DATA RECORDS Block Start

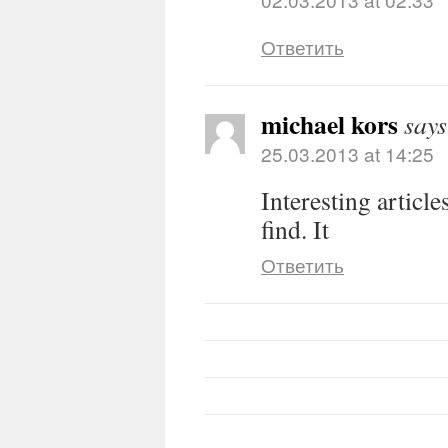
Ответить
michael kors
says
25.03.2013 at 14:25
Interesting article
find. It
Ответить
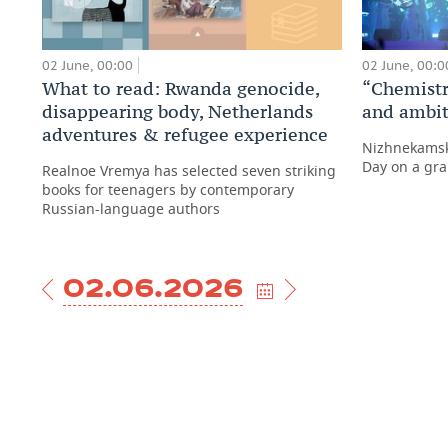
02 June, 00:00
02 June, 00:0
What to read: Rwanda genocide,
“Chemistry
disappearing body, Netherlands
and ambit
adventures & refugee experience
Nizhnekamsk
Day on a gra
Realnoe Vremya has selected seven striking
books for teenagers by contemporary
Russian-language authors
02.06.2026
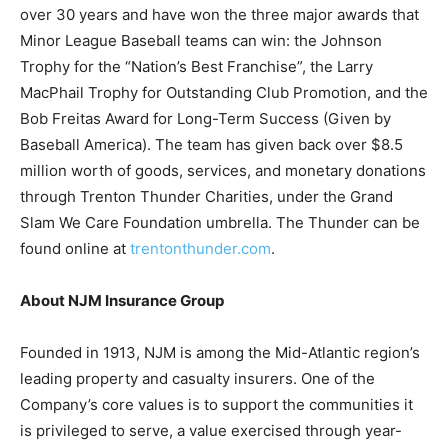
over 30 years and have won the three major awards that
Minor League Baseball teams can win: the Johnson
Trophy for the “Nation’s Best Franchise”, the Larry
MacPhail Trophy for Outstanding Club Promotion, and the
Bob Freitas Award for Long-Term Success (Given by
Baseball America). The team has given back over $8.5
million worth of goods, services, and monetary donations
through Trenton Thunder Charities, under the Grand
Slam We Care Foundation umbrella. The Thunder can be
found online at
trentonthunder.com
.
About NJM Insurance Group
Founded in 1913, NJM is among the Mid-Atlantic region’s
leading property and casualty insurers. One of the
Company’s core values is to support the communities it
is privileged to serve, a value exercised through year-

DATA RECORDS Block End

■ EXERCISE REQUIREMENTS ■
Your answer should consist of the lines above between those holding "02 June, 00:00" and "Trophy for the", inclusive, reproduced word for word and without pictures.

■ OUTPUT OF THE TASK ■
02 June, 00:00
02 June, 00:0
What to read: Rwanda genocide,
“Chemistry
disappearing body, Netherlands
and ambit
adventures & refugee experience
Nizhnekamsk
Day on a gra
Realnoe Vremya has selected seven striking
books for teenagers by contemporary
Russian-language authors
02.06.2026
over 30 years and have won the three major awards that
Minor League Baseball teams can win: the Johnson
Trophy for the “Nation’s Best Franchise”, the Larry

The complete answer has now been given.